L’utilisation du défibrillateur ne se conçoit qu’associé à la pratique des gestes de réanimation cardio-pulmonaire de base. Cummins, dès 1991, a développé le concept de « chaîne de survie ».

Ceci s’adapte particulièrement bien au milieu du travail où l’on a l’habitude d’écrire des procédures simples pour l’alerte et de hiérarchiser les moyens de secours engagés.

Le premier maillon de la chaîne est la personne qui transmet l’alerte.
Elle doit être immédiate dès la constatation de la perte de conscience et de l’état respiratoire de la victime :
« il ne répond plus », « … ». Cette alerte se fait vers l’infirmerie du travail ou le service médical, vers le service de
secours (secours interne ou pompiers par le 18) et d’emblée vers le SAMU (par le 15) suivant un protocole
validé par le médecin du travail. Cette procédure d’alerte doit être enseignée à tout nouvel embauché.
Le deuxième maillon est constitué des gestes de base de la réanimation cardio-pulmonaire : ventilation artificielle
(  bouche à bouche ou bouche à nez ) après libération des voies aériennes ; massage cardiaque externe en l’absence de
signe de circulation.

Le troisième maillon : c’est la mise en place le plus
rapidement possible du défibrillateur automatisé externe ( DAE ), intégrant les défibrillateurs semi-automatiques ( DSA ) et les défibrillateurs entièrement automatique ( DEA )
Les services de secours publics ont progressivement acquis ce matériel. Certaines entreprises s’équipent et forment leur personnel (EDF, Air France,…)
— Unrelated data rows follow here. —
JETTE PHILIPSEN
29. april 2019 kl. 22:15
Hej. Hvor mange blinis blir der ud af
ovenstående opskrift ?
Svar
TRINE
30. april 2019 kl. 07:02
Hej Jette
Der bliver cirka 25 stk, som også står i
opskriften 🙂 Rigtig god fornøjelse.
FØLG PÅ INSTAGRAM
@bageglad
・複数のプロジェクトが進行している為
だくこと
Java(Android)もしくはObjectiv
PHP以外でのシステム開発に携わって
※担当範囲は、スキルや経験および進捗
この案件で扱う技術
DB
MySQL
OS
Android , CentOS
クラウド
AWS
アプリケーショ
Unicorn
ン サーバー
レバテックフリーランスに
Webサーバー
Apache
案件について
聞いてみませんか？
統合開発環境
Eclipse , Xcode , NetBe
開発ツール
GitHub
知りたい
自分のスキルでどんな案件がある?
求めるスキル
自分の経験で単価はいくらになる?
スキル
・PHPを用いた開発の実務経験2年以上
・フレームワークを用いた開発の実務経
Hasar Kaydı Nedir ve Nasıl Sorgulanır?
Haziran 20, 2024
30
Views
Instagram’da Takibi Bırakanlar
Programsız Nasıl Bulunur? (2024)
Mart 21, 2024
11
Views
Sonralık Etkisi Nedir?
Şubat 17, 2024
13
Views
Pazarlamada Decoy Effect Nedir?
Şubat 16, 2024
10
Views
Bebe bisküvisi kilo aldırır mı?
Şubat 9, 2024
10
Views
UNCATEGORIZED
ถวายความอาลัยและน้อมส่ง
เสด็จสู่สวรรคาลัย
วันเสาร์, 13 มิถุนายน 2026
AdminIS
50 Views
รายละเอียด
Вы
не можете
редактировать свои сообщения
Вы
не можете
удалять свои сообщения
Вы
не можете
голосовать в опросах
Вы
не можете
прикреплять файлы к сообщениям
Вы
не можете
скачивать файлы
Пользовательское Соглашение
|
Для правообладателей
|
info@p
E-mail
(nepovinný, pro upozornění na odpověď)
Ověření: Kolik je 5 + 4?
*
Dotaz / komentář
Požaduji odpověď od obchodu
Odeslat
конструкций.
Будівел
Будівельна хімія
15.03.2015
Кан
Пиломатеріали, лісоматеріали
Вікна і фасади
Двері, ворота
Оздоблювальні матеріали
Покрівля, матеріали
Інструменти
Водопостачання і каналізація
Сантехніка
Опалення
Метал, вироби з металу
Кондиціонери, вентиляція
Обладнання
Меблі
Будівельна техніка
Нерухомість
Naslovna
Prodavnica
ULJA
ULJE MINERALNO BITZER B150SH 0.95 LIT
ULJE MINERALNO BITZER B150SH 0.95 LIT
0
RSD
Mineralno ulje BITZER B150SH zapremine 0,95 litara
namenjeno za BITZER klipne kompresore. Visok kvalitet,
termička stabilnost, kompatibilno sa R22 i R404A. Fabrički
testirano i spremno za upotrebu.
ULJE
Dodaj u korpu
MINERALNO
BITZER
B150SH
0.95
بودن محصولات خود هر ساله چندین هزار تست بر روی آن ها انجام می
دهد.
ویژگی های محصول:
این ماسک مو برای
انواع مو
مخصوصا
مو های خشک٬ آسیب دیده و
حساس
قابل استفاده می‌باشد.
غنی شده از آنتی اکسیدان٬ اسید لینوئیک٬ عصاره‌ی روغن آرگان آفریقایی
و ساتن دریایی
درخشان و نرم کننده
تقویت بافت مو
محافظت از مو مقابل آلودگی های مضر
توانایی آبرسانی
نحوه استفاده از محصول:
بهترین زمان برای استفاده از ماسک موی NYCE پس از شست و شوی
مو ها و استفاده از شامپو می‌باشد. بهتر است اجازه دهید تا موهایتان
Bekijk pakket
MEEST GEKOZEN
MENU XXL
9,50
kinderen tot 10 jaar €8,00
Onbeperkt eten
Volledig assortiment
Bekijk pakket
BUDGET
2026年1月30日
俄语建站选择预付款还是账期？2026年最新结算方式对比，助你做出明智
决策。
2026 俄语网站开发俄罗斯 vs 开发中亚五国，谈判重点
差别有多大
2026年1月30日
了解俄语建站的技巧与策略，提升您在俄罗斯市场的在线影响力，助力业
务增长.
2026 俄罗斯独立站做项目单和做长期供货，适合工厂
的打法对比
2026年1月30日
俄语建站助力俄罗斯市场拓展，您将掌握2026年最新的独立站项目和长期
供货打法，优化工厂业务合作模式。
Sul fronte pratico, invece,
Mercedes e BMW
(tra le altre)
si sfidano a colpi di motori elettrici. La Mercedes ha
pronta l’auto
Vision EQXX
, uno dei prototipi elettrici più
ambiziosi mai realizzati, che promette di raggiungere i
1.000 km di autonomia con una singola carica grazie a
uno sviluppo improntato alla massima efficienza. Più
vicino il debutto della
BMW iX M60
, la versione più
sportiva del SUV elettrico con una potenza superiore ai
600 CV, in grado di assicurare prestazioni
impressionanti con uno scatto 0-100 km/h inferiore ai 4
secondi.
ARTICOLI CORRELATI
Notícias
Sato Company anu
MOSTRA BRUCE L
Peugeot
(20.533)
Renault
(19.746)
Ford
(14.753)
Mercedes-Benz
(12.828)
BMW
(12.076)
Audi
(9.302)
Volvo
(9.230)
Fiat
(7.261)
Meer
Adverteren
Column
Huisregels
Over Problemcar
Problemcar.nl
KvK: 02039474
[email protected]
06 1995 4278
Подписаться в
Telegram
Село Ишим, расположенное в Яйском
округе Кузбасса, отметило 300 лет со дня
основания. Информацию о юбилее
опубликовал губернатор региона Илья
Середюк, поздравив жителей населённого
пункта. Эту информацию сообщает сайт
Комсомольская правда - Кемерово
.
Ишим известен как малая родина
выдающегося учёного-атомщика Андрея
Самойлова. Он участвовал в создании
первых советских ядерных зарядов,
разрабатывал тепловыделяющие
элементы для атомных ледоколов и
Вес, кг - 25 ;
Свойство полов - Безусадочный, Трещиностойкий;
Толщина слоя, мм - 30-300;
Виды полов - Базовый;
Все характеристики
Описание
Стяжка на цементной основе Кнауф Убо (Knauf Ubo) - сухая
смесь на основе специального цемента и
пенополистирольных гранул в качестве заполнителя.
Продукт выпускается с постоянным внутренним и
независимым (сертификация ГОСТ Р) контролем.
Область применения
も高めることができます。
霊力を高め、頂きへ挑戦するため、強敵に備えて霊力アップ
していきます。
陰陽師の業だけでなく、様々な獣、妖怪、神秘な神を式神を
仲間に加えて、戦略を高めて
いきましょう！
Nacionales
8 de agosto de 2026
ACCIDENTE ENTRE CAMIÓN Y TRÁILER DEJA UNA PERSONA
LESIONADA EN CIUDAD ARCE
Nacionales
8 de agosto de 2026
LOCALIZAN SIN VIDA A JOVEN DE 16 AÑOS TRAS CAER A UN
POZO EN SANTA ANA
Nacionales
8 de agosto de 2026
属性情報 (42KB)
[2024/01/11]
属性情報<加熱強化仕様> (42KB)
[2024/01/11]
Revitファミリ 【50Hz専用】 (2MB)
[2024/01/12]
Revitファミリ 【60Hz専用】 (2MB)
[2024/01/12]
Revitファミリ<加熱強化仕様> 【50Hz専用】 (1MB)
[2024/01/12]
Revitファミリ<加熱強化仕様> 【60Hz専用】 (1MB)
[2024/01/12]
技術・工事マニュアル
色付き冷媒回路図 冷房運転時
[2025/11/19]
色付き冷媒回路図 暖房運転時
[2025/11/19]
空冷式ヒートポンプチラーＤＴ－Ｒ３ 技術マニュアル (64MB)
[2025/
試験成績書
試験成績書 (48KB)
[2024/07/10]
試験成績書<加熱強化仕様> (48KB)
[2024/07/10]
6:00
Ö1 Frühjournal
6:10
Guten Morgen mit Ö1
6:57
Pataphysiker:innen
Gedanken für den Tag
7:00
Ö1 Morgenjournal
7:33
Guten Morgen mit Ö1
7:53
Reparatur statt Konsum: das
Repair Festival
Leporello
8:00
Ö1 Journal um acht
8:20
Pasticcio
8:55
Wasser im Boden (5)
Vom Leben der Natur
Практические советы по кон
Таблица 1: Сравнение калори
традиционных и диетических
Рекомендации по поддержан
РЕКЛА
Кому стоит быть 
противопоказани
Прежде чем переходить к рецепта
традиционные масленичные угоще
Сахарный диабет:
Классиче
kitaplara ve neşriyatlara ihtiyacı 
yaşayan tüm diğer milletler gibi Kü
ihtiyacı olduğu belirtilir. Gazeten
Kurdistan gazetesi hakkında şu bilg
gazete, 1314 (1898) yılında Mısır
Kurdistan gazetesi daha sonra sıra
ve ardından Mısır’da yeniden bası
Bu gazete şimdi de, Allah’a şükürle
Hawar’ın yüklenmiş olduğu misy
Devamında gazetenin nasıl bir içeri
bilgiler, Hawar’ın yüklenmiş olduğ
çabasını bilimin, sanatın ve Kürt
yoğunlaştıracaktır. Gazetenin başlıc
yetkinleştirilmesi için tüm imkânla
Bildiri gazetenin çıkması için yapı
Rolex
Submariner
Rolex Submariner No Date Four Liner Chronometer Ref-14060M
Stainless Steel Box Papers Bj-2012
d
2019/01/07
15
Le quatrième maillon est le recours rapide aux moyens médicaux : médecin de l’entreprise formé à l’urgence, médecin du SMUR en France, hospitalisation d’urgence dans les pays anglo-saxons.
La variante « à la française » de la chaîne de survie est due à l’existence du SAMU. En effet, dès l’appel le
médecin régulateur du SAMU :

  1. Rappelle aux témoins les gestes de base,
  2. Dirige sur les lieux une équipe de secouristes professionnels munis d’un défibrillateur . (sapeurs pompiers),
  3. Envoie, sans attendre le bilan, une équipe médicale de réanimation (SMUR),
  4. Prévient l’hôpital de l’arrivée probable d’un patient réanimé afin que le service de soins intensifs libère son plateau technique (coronarographie).

Quelle qu’en soit la variante, l’introduction du défibrillateur dans la chaîne ne peut se concevoir que si les autres maillons sont efficaces.
L’envoi concomitant des moyens secouristes et médicaux permet de gagner un temps précieux.